Further, when the welded joint is sealed, the electric power supplied to the heating device is adjusted to heat and shrink the crosslinked polyethylene tube or sheet, and then the hot melt adhesive is melted. If you adjust the heating intensity stepwise,
It is possible to perform the heat shrinking process and the bonding process of the cross-linked polyethylene tube etc. only with the far infrared rays emitted from the far infrared radiator of the heating device, and to perform the corrosion prevention treatment of the welded joint part of the pipe in a shorter time and easily. Therefore, the working efficiency can be greatly increased.

[Brief description of drawings]

FIG. 1 is a perspective view showing a covering tube according to an embodiment of the present invention.

FIG. 2 is a cross-sectional view showing an end portion of a coated steel pipe.

FIG. 3 is a cross-sectional view showing a state in which a welded joint portion of a coated steel pipe is covered with a coated tube.

FIG. 4 is a cross-sectional view showing a state in which the coating tube is heated and shrunk.

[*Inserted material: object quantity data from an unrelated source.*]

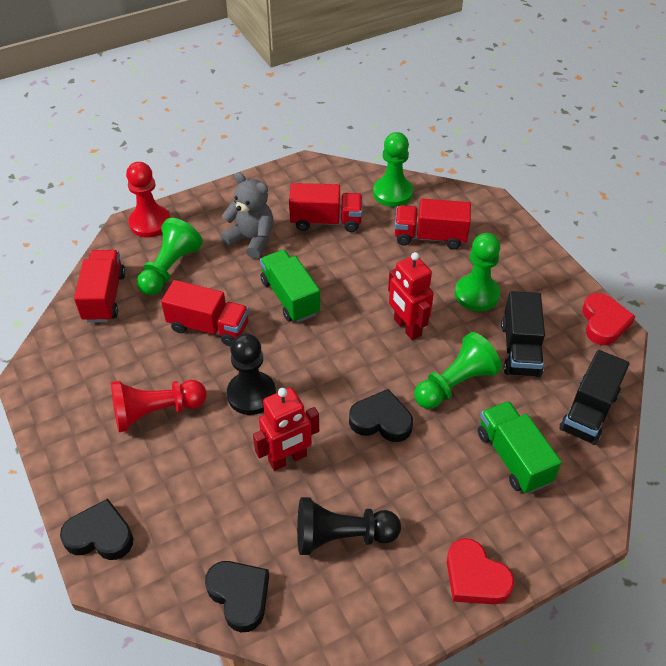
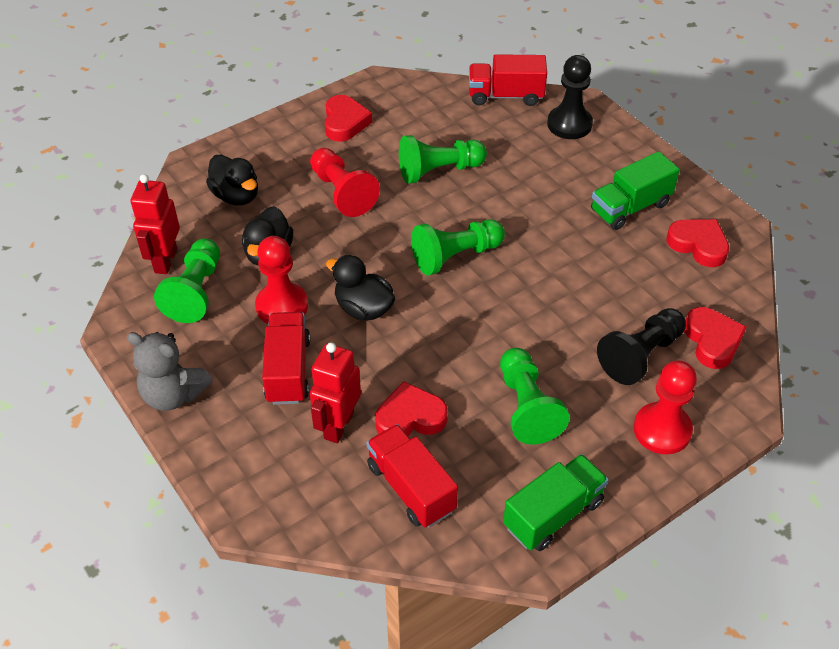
black duck: 0 -> 3
black heart: 3 -> 0
black truck: 2 -> 0
red heart: 2 -> 4
red pawn: 2 -> 3
red truck: 4 -> 3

FIG. 5 is a cross-sectional view showing a step of adhering the covering tube.

FIG. 6 is a heating strength characteristic diagram of the heating device.

[Explanation of symbols]

 1 coating tube 2 outer layer 3 adhesive layer 4 coating steel pipe 4b factory coating layer 5 welding joint 6 heating device 7 far-infrared radiator 8 heater

Claims (2)

[Claims] 1. A welded joint portion of a pipe having an inner surface of a crosslinked polyethylene tube or one surface of a crosslinked polyethylene sheet as an inner surface of an adhesive layer of a coating material having an adhesive layer coated with a hot melt adhesive. And the covering portion in the vicinity thereof, and the outer peripheral portion of the covering material is covered with a heating device having a heater attached to the outer surface of the far-infrared radiator formed into a tubular shape, and the far-infrared radiator is energized to the heater. Far-infrared rays are emitted from the pipe to heat the hot-melt adhesive while heating the welded joint portion of the pipe and the coating portion in the vicinity thereof, and the cross-linked polyethylene is integrated with the welded joint portion and the coating portion in the vicinity thereof. And method for coating pipe weld joints. 2. The method for coating a pipe welded joint portion according to claim 1, wherein the current supplied to the heater of the heating device is increased stepwise.